WHAT YOU ARE ASKED TO DO
Could the data below be copied out in full, word for word?

Collected data:
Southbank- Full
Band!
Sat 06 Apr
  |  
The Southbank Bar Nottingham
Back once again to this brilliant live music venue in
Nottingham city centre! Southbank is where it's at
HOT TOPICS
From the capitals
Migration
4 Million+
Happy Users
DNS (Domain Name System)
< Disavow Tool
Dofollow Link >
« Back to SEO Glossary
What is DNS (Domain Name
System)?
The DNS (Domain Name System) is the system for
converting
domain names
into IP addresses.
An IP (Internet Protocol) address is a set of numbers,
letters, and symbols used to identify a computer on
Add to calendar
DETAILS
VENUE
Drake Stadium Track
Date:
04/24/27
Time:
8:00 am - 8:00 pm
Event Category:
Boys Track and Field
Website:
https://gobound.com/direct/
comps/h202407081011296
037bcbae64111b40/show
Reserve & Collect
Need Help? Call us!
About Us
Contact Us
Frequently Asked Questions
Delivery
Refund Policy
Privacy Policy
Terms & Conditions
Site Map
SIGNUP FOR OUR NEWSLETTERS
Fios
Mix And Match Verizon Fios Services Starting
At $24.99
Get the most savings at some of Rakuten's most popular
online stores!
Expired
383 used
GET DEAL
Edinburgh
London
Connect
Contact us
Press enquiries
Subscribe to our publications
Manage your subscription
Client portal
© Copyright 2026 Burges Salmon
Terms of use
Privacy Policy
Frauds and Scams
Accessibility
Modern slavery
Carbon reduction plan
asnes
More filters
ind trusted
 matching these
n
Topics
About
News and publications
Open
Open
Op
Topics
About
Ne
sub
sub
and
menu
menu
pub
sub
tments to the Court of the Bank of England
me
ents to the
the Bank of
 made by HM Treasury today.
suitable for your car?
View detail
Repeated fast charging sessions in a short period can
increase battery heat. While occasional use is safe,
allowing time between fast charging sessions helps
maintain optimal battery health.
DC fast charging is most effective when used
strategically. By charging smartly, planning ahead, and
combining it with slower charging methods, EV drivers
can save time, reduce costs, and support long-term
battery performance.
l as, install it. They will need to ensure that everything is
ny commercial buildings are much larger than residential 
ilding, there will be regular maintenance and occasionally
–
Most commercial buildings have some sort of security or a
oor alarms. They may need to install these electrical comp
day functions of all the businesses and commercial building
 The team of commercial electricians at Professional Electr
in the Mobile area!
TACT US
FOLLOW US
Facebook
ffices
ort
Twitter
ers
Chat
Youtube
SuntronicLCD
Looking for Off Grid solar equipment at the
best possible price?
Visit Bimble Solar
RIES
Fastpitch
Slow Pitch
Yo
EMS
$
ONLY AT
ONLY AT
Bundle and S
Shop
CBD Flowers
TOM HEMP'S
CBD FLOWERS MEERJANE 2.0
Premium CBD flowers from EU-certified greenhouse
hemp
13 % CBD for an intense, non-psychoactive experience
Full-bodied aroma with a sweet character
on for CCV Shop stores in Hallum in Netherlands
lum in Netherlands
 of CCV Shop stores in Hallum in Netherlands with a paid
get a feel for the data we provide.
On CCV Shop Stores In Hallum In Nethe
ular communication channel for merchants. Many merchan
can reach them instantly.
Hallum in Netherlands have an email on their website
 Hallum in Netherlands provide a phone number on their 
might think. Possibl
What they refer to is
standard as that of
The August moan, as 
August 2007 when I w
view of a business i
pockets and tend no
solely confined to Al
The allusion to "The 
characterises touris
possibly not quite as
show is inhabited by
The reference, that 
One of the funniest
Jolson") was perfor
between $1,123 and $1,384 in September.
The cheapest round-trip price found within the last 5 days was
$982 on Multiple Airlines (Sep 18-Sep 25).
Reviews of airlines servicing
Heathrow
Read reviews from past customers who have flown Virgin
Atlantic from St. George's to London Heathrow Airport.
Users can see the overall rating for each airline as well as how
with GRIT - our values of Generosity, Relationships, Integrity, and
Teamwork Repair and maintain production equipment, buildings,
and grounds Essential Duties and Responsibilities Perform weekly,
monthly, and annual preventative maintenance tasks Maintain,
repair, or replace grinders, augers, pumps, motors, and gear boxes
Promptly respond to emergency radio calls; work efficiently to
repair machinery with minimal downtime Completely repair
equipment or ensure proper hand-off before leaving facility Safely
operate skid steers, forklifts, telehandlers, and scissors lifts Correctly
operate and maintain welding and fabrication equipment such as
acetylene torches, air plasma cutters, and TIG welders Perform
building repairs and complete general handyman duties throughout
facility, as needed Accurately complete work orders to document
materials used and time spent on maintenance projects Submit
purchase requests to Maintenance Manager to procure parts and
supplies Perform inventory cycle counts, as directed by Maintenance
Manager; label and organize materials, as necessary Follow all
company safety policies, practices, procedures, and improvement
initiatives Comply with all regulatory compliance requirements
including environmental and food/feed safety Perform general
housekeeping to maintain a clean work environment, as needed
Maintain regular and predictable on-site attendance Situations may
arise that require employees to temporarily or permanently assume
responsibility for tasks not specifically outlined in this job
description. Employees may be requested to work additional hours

SOLVED PROBLEM
Southbank- Full
Band!
Sat 06 Apr
  |  
The Southbank Bar Nottingham
Back once again to this brilliant live music venue in
Nottingham city centre! Southbank is where it's at
HOT TOPICS
From the capitals
Migration
4 Million+
Happy Users
DNS (Domain Name System)
< Disavow Tool
Dofollow Link >
« Back to SEO Glossary
What is DNS (Domain Name
System)?
The DNS (Domain Name System) is the system for
converting
domain names
into IP addresses.
An IP (Internet Protocol) address is a set of numbers,
letters, and symbols used to identify a computer on
Add to calendar
DETAILS
VENUE
Drake Stadium Track
Date:
04/24/27
Time:
8:00 am - 8:00 pm
Event Category:
Boys Track and Field
Website:
https://gobound.com/direct/
comps/h202407081011296
037bcbae64111b40/show
Reserve & Collect
Need Help? Call us!
About Us
Contact Us
Frequently Asked Questions
Delivery
Refund Policy
Privacy Policy
Terms & Conditions
Site Map
SIGNUP FOR OUR NEWSLETTERS
Fios
Mix And Match Verizon Fios Services Starting
At $24.99
Get the most savings at some of Rakuten's most popular
online stores!
Expired
383 used
GET DEAL
Edinburgh
London
Connect
Contact us
Press enquiries
Subscribe to our publications
Manage your subscription
Client portal
© Copyright 2026 Burges Salmon
Terms of use
Privacy Policy
Frauds and Scams
Accessibility
Modern slavery
Carbon reduction plan
asnes
More filters
ind trusted
 matching these
n
Topics
About
News and publications
Open
Open
Op
Topics
About
Ne
sub
sub
and
menu
menu
pub
sub
tments to the Court of the Bank of England
me
ents to the
the Bank of
 made by HM Treasury today.
suitable for your car?
View detail
Repeated fast charging sessions in a short period can
increase battery heat. While occasional use is safe,
allowing time between fast charging sessions helps
maintain optimal battery health.
DC fast charging is most effective when used
strategically. By charging smartly, planning ahead, and
combining it with slower charging methods, EV drivers
can save time, reduce costs, and support long-term
battery performance.
l as, install it. They will need to ensure that everything is
ny commercial buildings are much larger than residential 
ilding, there will be regular maintenance and occasionally
–
Most commercial buildings have some sort of security or a
oor alarms. They may need to install these electrical comp
day functions of all the businesses and commercial building
 The team of commercial electricians at Professional Electr
in the Mobile area!
TACT US
FOLLOW US
Facebook
ffices
ort
Twitter
ers
Chat
Youtube
SuntronicLCD
Looking for Off Grid solar equipment at the
best possible price?
Visit Bimble Solar
RIES
Fastpitch
Slow Pitch
Yo
EMS
$
ONLY AT
ONLY AT
Bundle and S
Shop
CBD Flowers
TOM HEMP'S
CBD FLOWERS MEERJANE 2.0
Premium CBD flowers from EU-certified greenhouse
hemp
13 % CBD for an intense, non-psychoactive experience
Full-bodied aroma with a sweet character
on for CCV Shop stores in Hallum in Netherlands
lum in Netherlands
 of CCV Shop stores in Hallum in Netherlands with a paid
get a feel for the data we provide.
On CCV Shop Stores In Hallum In Nethe
ular communication channel for merchants. Many merchan
can reach them instantly.
Hallum in Netherlands have an email on their website
 Hallum in Netherlands provide a phone number on their 
might think. Possibl
What they refer to is
standard as that of
The August moan, as 
August 2007 when I w
view of a business i
pockets and tend no
solely confined to Al
The allusion to "The 
characterises touris
possibly not quite as
show is inhabited by
The reference, that 
One of the funniest
Jolson") was perfor
between $1,123 and $1,384 in September.
The cheapest round-trip price found within the last 5 days was
$982 on Multiple Airlines (Sep 18-Sep 25).
Reviews of airlines servicing
Heathrow
Read reviews from past customers who have flown Virgin
Atlantic from St. George's to London Heathrow Airport.
Users can see the overall rating for each airline as well as how
with GRIT - our values of Generosity, Relationships, Integrity, and
Teamwork Repair and maintain production equipment, buildings,
and grounds Essential Duties and Responsibilities Perform weekly,
monthly, and annual preventative maintenance tasks Maintain,
repair, or replace grinders, augers, pumps, motors, and gear boxes
Promptly respond to emergency radio calls; work efficiently to
repair machinery with minimal downtime Completely repair
equipment or ensure proper hand-off before leaving facility Safely
operate skid steers, forklifts, telehandlers, and scissors lifts Correctly
operate and maintain welding and fabrication equipment such as
acetylene torches, air plasma cutters, and TIG welders Perform
building repairs and complete general handyman duties throughout
facility, as needed Accurately complete work orders to document
materials used and time spent on maintenance projects Submit
purchase requests to Maintenance Manager to procure parts and
supplies Perform inventory cycle counts, as directed by Maintenance
Manager; label and organize materials, as necessary Follow all
company safety policies, practices, procedures, and improvement
initiatives Comply with all regulatory compliance requirements
including environmental and food/feed safety Perform general
housekeeping to maintain a clean work environment, as needed
Maintain regular and predictable on-site attendance Situations may
arise that require employees to temporarily or permanently assume
responsibility for tasks not specifically outlined in this job
description. Employees may be requested to work additional hours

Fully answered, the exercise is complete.